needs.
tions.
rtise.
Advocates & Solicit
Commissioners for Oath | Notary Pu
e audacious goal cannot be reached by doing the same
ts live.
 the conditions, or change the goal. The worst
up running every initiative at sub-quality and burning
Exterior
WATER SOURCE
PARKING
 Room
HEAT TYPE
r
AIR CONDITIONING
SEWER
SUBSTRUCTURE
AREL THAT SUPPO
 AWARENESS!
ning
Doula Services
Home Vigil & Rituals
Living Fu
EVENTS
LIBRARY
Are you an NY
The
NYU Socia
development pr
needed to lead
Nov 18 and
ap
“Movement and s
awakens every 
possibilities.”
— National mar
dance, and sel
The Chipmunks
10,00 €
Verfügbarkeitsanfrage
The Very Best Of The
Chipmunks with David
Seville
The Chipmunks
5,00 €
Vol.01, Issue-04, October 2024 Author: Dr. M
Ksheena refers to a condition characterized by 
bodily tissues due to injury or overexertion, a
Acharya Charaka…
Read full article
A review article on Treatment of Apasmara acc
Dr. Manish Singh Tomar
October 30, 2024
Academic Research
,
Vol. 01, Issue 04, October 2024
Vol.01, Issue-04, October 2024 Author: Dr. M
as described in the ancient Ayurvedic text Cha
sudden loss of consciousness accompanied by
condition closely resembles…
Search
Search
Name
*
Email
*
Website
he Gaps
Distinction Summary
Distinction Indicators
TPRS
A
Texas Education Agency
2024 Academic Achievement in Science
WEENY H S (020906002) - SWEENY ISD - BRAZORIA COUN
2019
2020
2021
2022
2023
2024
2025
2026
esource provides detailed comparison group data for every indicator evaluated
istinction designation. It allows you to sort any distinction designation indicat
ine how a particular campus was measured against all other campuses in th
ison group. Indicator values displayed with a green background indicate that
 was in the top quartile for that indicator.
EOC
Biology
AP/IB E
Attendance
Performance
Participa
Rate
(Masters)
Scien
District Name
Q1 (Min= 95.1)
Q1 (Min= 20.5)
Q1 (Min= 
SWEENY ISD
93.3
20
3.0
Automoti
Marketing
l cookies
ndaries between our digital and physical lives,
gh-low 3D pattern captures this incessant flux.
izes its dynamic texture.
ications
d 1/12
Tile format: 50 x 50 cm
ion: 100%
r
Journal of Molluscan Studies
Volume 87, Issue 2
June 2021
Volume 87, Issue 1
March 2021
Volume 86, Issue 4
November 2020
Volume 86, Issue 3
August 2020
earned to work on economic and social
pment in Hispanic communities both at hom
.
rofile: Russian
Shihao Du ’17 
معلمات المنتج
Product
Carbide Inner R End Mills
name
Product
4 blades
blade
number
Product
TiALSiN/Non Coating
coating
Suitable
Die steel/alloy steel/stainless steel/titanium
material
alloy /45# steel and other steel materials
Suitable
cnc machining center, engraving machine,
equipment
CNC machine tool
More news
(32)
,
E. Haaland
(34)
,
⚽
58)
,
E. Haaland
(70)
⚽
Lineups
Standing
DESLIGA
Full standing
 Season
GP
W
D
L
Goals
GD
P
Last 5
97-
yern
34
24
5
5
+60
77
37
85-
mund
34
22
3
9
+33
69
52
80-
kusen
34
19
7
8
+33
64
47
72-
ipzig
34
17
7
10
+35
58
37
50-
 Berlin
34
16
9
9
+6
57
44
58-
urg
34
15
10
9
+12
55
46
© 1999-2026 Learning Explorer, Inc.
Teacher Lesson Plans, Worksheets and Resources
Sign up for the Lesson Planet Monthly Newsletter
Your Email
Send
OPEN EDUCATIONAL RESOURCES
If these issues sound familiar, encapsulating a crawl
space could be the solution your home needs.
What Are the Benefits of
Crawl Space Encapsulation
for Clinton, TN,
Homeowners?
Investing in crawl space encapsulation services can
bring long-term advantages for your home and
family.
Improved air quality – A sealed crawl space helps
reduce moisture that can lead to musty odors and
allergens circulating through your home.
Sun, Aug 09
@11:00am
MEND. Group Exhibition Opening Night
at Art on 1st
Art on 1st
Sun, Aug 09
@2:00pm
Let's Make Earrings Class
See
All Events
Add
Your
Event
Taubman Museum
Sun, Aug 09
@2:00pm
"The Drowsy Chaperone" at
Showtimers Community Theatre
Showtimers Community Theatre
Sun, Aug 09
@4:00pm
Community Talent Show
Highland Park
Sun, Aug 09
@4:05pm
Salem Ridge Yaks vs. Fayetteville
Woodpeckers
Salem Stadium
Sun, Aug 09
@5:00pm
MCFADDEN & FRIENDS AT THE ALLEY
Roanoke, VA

------------------------------------------------------------

● **Brief**:
The answer must contain every line of the material, unchanged.

● **Solution for this task**:
needs.
tions.
rtise.
Advocates & Solicit
Commissioners for Oath | Notary Pu
e audacious goal cannot be reached by doing the same
ts live.
 the conditions, or change the goal. The worst
up running every initiative at sub-quality and burning
Exterior
WATER SOURCE
PARKING
 Room
HEAT TYPE
r
AIR CONDITIONING
SEWER
SUBSTRUCTURE
AREL THAT SUPPO
 AWARENESS!
ning
Doula Services
Home Vigil & Rituals
Living Fu
EVENTS
LIBRARY
Are you an NY
The
NYU Socia
development pr
needed to lead
Nov 18 and
ap
“Movement and s
awakens every 
possibilities.”
— National mar
dance, and sel
The Chipmunks
10,00 €
Verfügbarkeitsanfrage
The Very Best Of The
Chipmunks with David
Seville
The Chipmunks
5,00 €
Vol.01, Issue-04, October 2024 Author: Dr. M
Ksheena refers to a condition characterized by 
bodily tissues due to injury or overexertion, a
Acharya Charaka…
Read full article
A review article on Treatment of Apasmara acc
Dr. Manish Singh Tomar
October 30, 2024
Academic Research
,
Vol. 01, Issue 04, October 2024
Vol.01, Issue-04, October 2024 Author: Dr. M
as described in the ancient Ayurvedic text Cha
sudden loss of consciousness accompanied by
condition closely resembles…
Search
Search
Name
*
Email
*
Website
he Gaps
Distinction Summary
Distinction Indicators
TPRS
A
Texas Education Agency
2024 Academic Achievement in Science
WEENY H S (020906002) - SWEENY ISD - BRAZORIA COUN
2019
2020
2021
2022
2023
2024
2025
2026
esource provides detailed comparison group data for every indicator evaluated
istinction designation. It allows you to sort any distinction designation indicat
ine how a particular campus was measured against all other campuses in th
ison group. Indicator values displayed with a green background indicate that
 was in the top quartile for that indicator.
EOC
Biology
AP/IB E
Attendance
Performance
Participa
Rate
(Masters)
Scien
District Name
Q1 (Min= 95.1)
Q1 (Min= 20.5)
Q1 (Min= 
SWEENY ISD
93.3
20
3.0
Automoti
Marketing
l cookies
ndaries between our digital and physical lives,
gh-low 3D pattern captures this incessant flux.
izes its dynamic texture.
ications
d 1/12
Tile format: 50 x 50 cm
ion: 100%
r
Journal of Molluscan Studies
Volume 87, Issue 2
June 2021
Volume 87, Issue 1
March 2021
Volume 86, Issue 4
November 2020
Volume 86, Issue 3
August 2020
earned to work on economic and social
pment in Hispanic communities both at hom
.
rofile: Russian
Shihao Du ’17 
معلمات المنتج
Product
Carbide Inner R End Mills
name
Product
4 blades
blade
number
Product
TiALSiN/Non Coating
coating
Suitable
Die steel/alloy steel/stainless steel/titanium
material
alloy /45# steel and other steel materials
Suitable
cnc machining center, engraving machine,
equipment
CNC machine tool
More news
(32)
,
E. Haaland
(34)
,
⚽
58)
,
E. Haaland
(70)
⚽
Lineups
Standing
DESLIGA
Full standing
 Season
GP
W
D
L
Goals
GD
P
Last 5
97-
yern
34
24
5
5
+60
77
37
85-
mund
34
22
3
9
+33
69
52
80-
kusen
34
19
7
8
+33
64
47
72-
ipzig
34
17
7
10
+35
58
37
50-
 Berlin
34
16
9
9
+6
57
44
58-
urg
34
15
10
9
+12
55
46
© 1999-2026 Learning Explorer, Inc.
Teacher Lesson Plans, Worksheets and Resources
Sign up for the Lesson Planet Monthly Newsletter
Your Email
Send
OPEN EDUCATIONAL RESOURCES
If these issues sound familiar, encapsulating a crawl
space could be the solution your home needs.
What Are the Benefits of
Crawl Space Encapsulation
for Clinton, TN,
Homeowners?
Investing in crawl space encapsulation services can
bring long-term advantages for your home and
family.
Improved air quality – A sealed crawl space helps
reduce moisture that can lead to musty odors and
allergens circulating through your home.
Sun, Aug 09
@11:00am
MEND. Group Exhibition Opening Night
at Art on 1st
Art on 1st
Sun, Aug 09
@2:00pm
Let's Make Earrings Class
See
All Events
Add
Your
Event
Taubman Museum
Sun, Aug 09
@2:00pm
"The Drowsy Chaperone" at
Showtimers Community Theatre
Showtimers Community Theatre
Sun, Aug 09
@4:00pm
Community Talent Show
Highland Park
Sun, Aug 09
@4:05pm
Salem Ridge Yaks vs. Fayetteville
Woodpeckers
Salem Stadium
Sun, Aug 09
@5:00pm
MCFADDEN & FRIENDS AT THE ALLEY
Roanoke, VA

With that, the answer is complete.